Obviously I don?t agree with this. Change always brings hardship on a particular group or another. But then again, without change, a different group might be experiencing some type of hardship. The choices are never easy.?and someone is always helped and hurt through change. In fact, it?s well to keep this in mind with all your investments?.that things do change, times change, laws change. Nothing is ever fixed.


Re: We need to complain to this man… - Posted by sjm

Posted by sjm on January 14, 1999 at 08:58:37:

Perhaps a few calls to the local Chamber of Commerce from potential tourists explaining that they were no longer considering Key West for their vacation might have an affect?

Something like:

“Is it true that I and my family won’t be able to rent a house in Key West for our vacation this year? It is true? I guess we’ll go to DisneyWorld instead.”


Re: We need to complain to this man… - Posted by johnman

Posted by johnman on January 14, 1999 at 24:10:21:

You got it!


Former Ski Bum - Posted by Sandy FL

Posted by Sandy FL on January 14, 1999 at 14:39:14:

I am not expressing an opinion…I just want to ask some questions. First, a little clarification for my northern neighbors. Key West is loaded with hotels and motels, during season they are probably 95% filled. And the bang for your buck - well lets say for $60 a night you will get a room with a paddle fan or wobbly box A/C unit that makes a lot of noise. A decent room with central AC and no crawly visitors will run you $95/night at least and luxury accomodations go around $150+ a night. Alot of the homes which house “transient” people are private homes which have been converted to bed & breakfasts or guest houses. Many of these guest houses cater to the guests of gay lifestyles. I wonder how these laws would affect B&B’s and Guest Houses. Their visitors, like all the hotel/motel establishments, typically stay a few days at most. Could this be a backhanded way of influencing the types of visitors they receive? ( although I doubt it)

Here is another thought. There is a small port in Key West where smaller cruise ships docks for the day. The tourists come off the ship for a day and run all over KW and buy up Hogs Breath T-shirts and look at Hemingway’s mansion. They built a huge block of luxury condos right by the port, that took up all the view. Where the visitors go to watch sunset, there used to be a big wide open street, now it is a building. I wonder which side of the fence the condo dwellers are on, in this.

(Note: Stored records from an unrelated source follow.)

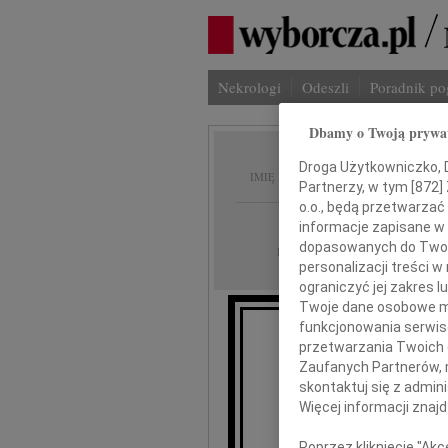
Nekrologi
Odeszli
Poradnik p
Dbamy o Twoją prywa
Maria 
Droga Użytkowniczko, Dr
IMIĘ I NAZWISKO:
Partnerzy, w tym [
872
]
o.o., będą przetwarzać 
Gdańsk
REGION:
informacje zapisane w
dopasowanych do Twoich
30.05.2012
DATA EMISJI:
personalizacji treści 
ograniczyć jej zakres
Twoje dane osobowe mo
funkcjonowania serwisó
przetwarzania Twoich da
Zaufanych Partnerów, 
skontaktuj się z admin
Więcej informacji znaj
Mar
Poprzez kliknięcie "Ak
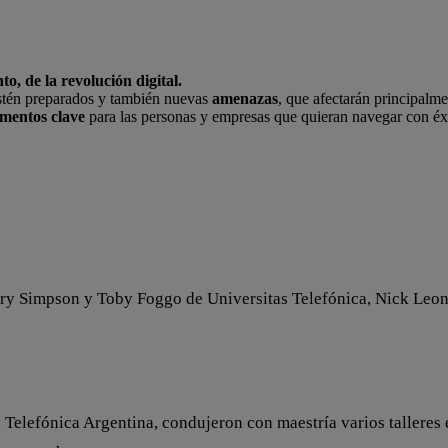
o, de la revolución digital.
stén preparados y también nuevas
amenazas
, que afectarán principalme
ementos clave
para las personas y empresas que quieran navegar con éxi
ry Simpson y Toby Foggo de Universitas Telefónica, Nick Leon 
e Telefónica Argentina, condujeron con maestría varios talleres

And just like that comment from the woman about the Outer Banks, this reminds me of Vail, Colorado. There you have these million dollar mansions where the owners are there maybe two or three weeks out of the year. And the town employees are living on top of each other in crowded, overpriced houses. Does either party really have more rights to say what happens to the town?

I don’t have the answers, but it is an interesting discussion. Its like the inspections in Dan’s town… even if the law passed, how the heck are they going to investigate and enforce it?? Mandatory registration?

Places like KW and Vail are run by the love of tourists money. Do something to reduce the bottom line, and there will be a shake out.

Sandy FL

Re: We need to complain to this man… - Posted by Kristin

Posted by Kristin on January 14, 1999 at 10:11:46:

Daniel and Steve,
Great suggestions.
Daniel, I enjoy all of your posts. You prove to all of us that you CAN fight City Hall.
Steve, I definitely think that the Chamber of Commerce might feel the need to reconsider if it came to their attention that the tourist trade was about to fall off in a big way.